Work to do
Please copy out the items below with "catalogue" swapped for "catalog" and everything else left as it is.

[Data entries]
┄┄┄┄┄┄┄┄┄┄

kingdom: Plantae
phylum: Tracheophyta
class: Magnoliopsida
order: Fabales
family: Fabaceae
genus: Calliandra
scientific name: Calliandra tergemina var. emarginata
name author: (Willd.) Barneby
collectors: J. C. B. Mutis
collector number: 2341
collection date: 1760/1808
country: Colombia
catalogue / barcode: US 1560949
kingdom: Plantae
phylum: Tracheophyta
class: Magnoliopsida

┄┄┄┄┄┄┄┄┄┄

Task answer
kingdom: Plantae
phylum: Tracheophyta
class: Magnoliopsida
order: Fabales
family: Fabaceae
genus: Calliandra
scientific name: Calliandra tergemina var. emarginata
name author: (Willd.) Barneby
collectors: J. C. B. Mutis
collector number: 2341
collection date: 1760/1808
country: Colombia
catalog / barcode: US 1560949
kingdom: Plantae
phylum: Tracheophyta
class: Magnoliopsida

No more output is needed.